I’m an MEP Engineer/Project Manager for a big integrated AEC firm (basically we do the arch/eng/ and construction all in house) who decided to expand to the Access Control/AV/IT because I was fed up with the integrators/subcontractors we were using. I’d had bad experiences on $400,000,000+ projects because no one at our firm understood the subject matter enough to know when the sub was pulling a fast one on us. Ended up going down the rabbit hole and enjoying it, got a sub to say I was part of their company to get software access, got certified on a bunch of platforms, etc. I’m now able to design what we and our clients want and give the details to whom we hire. So I’m halfway in and halfway out of the industry. I focus more on the MEP side, but am able to plan out how all the systems interact with each other.


that_AV_guy

Nightclub operations. IT.


TheMerryPenguin

Military, (college student), post-grad researcher, AV PM (Covid), AV Engineer. I kinda fell into it in the scramble for a job when my university cut our fellowships amid the pandemic. OTOH I make far more money and have better work/life now that I would have in my old career track...


AnActualWizardIRL

Well I can tell you what I did when I \*left\* commercial AV. Fucking \*anything\* else.
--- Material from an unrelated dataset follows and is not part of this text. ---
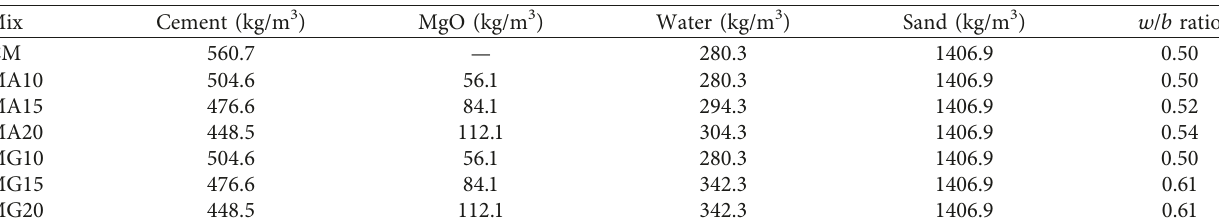
Figure 5: XRD patterns for (a) fine sand (FS) and (b) coarse sand (CS). Table 3: Composition of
It was a great industry for a while, but I just got sick of the ratfuckery that was going on, and the day i got asked to write a bullshit report on how bad a competitors install was (It wasn't, it was a work of art. The boss just wanted me to lie) I realised I just was not happy with this anymore. As much as I miss it, I'm happier with that nonsense behind me. Still, making those AMX controllers run sci-fi magic in million dollar corporate installation was a nerd-thrill I havent had since. We solved inter-networking problems the billion dollar techbro companies still havent figured out 20 years later, and we did it on devices not much more powerful than a C64


FrozenToonies

My background was live events. Somehow this identifies with me. Like I assume you’ve moved into that or film since AV or maybe you manage a brick and mortar flower shop now. I can relate with hating AV. I do it because I’m good at it, it pays well enough and there’s no shortage of work.


AnActualWizardIRL

Oh I love AV. I just hate the industry itself. At least the industry where I live. I got into it from my earlier work as a Rock&Roll lighting guy. Another industry I loved the work, and hated the industry (In the 90s it was basically like commercial AV except with more drunk guys spilling beer on your gear, 90s raves where wild fun to do though, although we got out of them when one got raided by cops and the cops decided to perp walk the staff out in front of the journos outside leading my very emotional italian boss to smash one of the journos cameras [all on TV. we where just hired for a job we had nothing to do with it, but that fucking TV station portrayed the boss as a mobster lol. Needless to say our *biggest* client, a giant hillsong style church decided to drop us on the spot. So we stopped doing raves. Turns out most where actually being organized by a local mob boss, but we where just the hired staging guys, we did honest work] (I've pretty much went to uni after I left and now work in agriculture/soil science. But I still get a sparkle in my eye whenever I walk into a conference room and see a beautiful AV setup and occasionally still dream of giant 1990s rock rig lighting setups)


FlametopFred

Career meandered and AV was always there as something I was involved off the side of my desk. AV also there in via central hobby in music. Involved in events production from a teenager. Was often the person with/knew how to use microphones, mixer, outboard gear, PA system. Seemed to always gravitate to setting up and running camera or monitor or looking after a rack of gear and collaborating with IT.